If so then, even more so today.
Hebrews 10:24-25 stands out: “Let us consider how we may spur one another on toward love and good deeds. Let us not give up meeting together, as some are in the habit of doing, but let us encourage one another—and all the more as you see the Day approaching.” What would this have meant to a Christian church in, say, Rome or Philippi?
This passage shows that mutual encouragement was a primary church function. Also, notice that a certain amount of informal conversation and “consideration” happened. They talked together; they evidently practiced some of the other “one anothers,” such as instructing (Rom. 15:14) and building each other up (1 Thess. 5:11).

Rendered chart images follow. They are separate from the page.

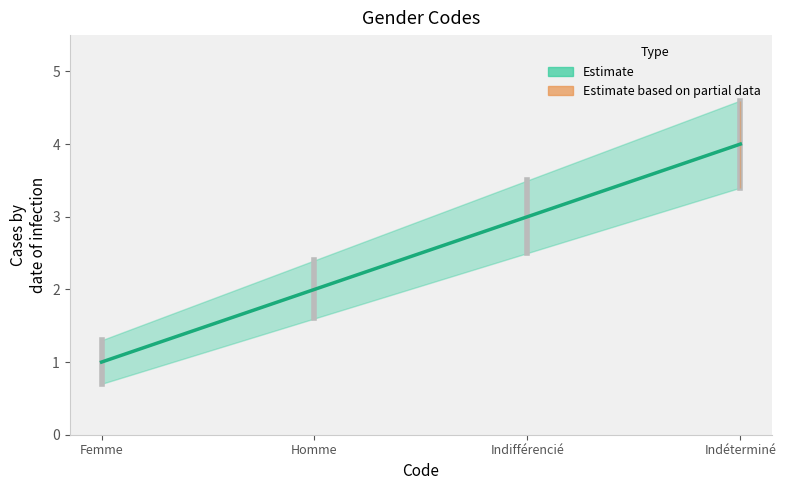

The value of Estimate at Indifférencié is 1.4. True or false?

False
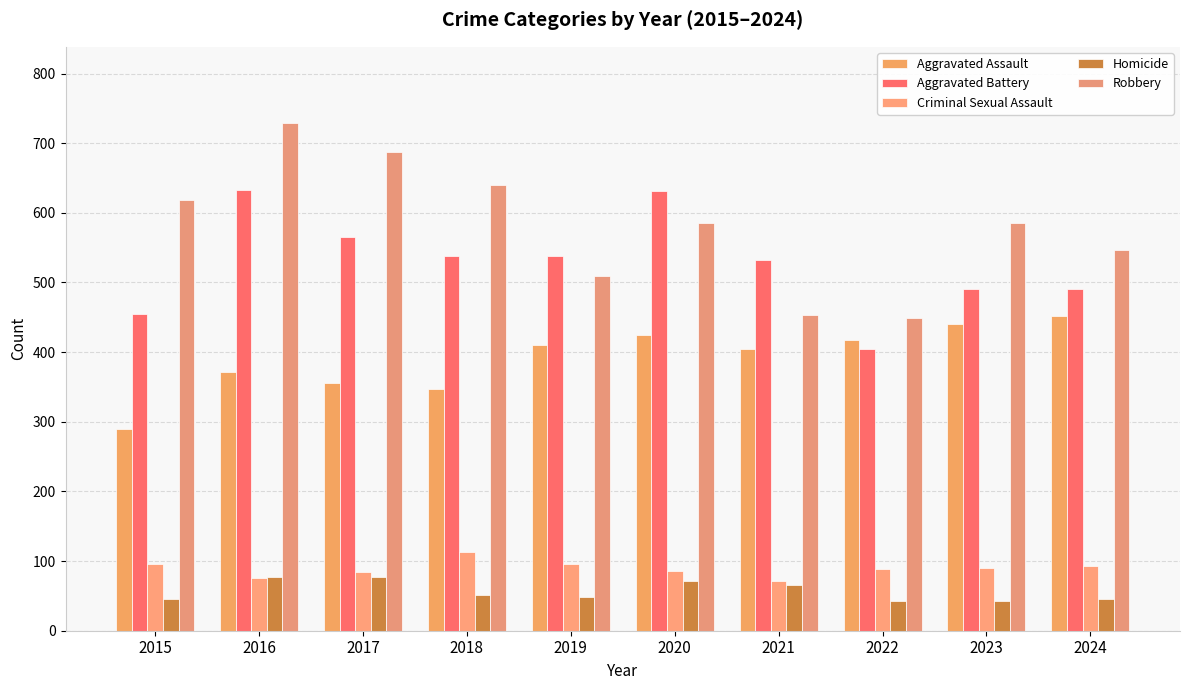

What is the total value across all series at 2023?

1649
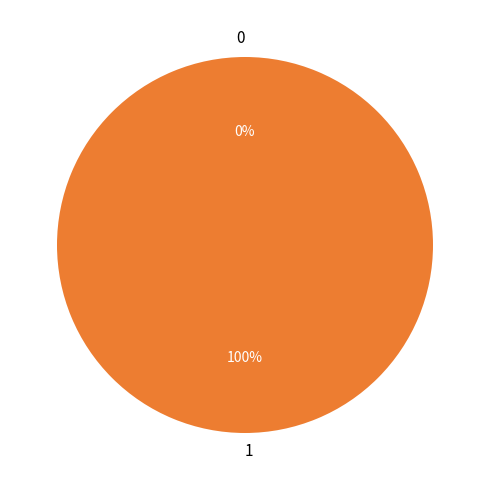

Which category accounts for the majority?

1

Finally, they were concerned not just with fellowship, but with the practical matter of “love and good deeds.” The author of Hebrews tells these brothers and sisters to be intentional: Consider how you may prompt one another to the practical living out of your faith.
This passage also hints, however, that “some” were developing a bad “habit” of neglecting the meetings. So it is in any age or culture. Some people will drop by the wayside. The temptation, then, is to water down the intimacy or frequency or cost of meeting together to accommodate those who want something less demanding.

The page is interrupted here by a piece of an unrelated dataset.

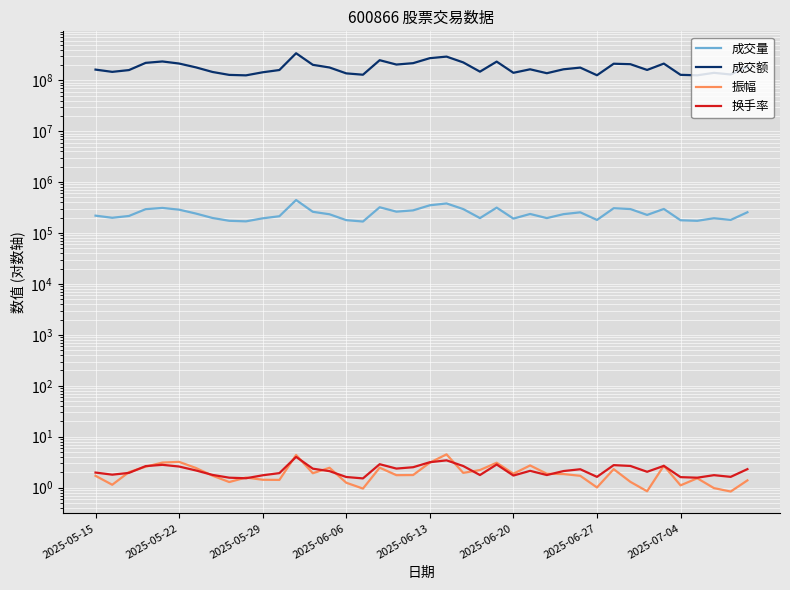

At which category is the sum across all series the highest?

12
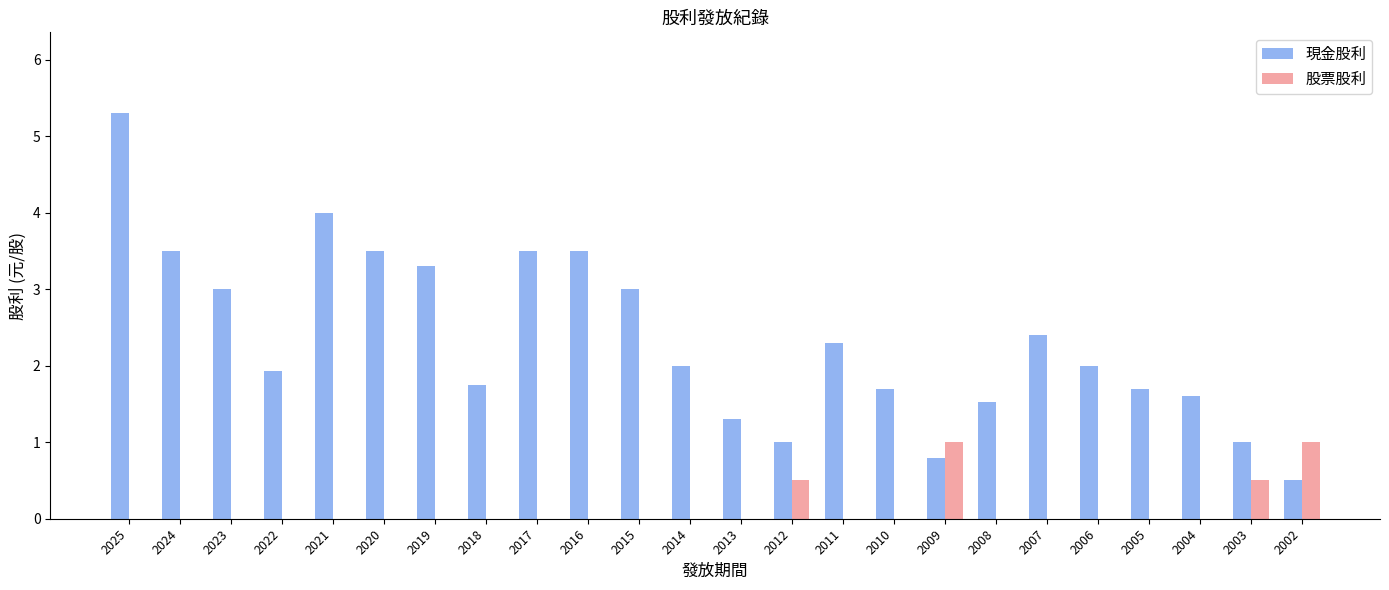

Which series has the largest total across all categories?

現金股利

This is a fatal mistake. Historical and sociological studies have shown repeatedly that churches with high belonging expectations are more vital, grow faster, have more countercultural impact and last longer than those that relax the intensity of their community life.
In small groups, it is important to share your concerns and “growing edges” and to study Scripture. Face-to-face community in such contexts is not a secondary add-on—it is the church itself, as described in Acts 2:42 (“They devoted themselves … to the fellowship”) and in the “one another” passages.
When in 1738 John Wesley started the religious group known as the Fetter Lane Society, he said that he did so “in obedience to the command of God by St. James, and by the advice of Peter Böhler.” The reference is to James 5:16 (“Confess your sins to each other and pray for each other so that you may be healed”).
Wesley came to understand—as other Christians have learned—that Christians don’t naturally confess to each other. It takes the kind of trust and openness that develops only in some form of face-to-face community. That is the way churches know what it means to “be healed.”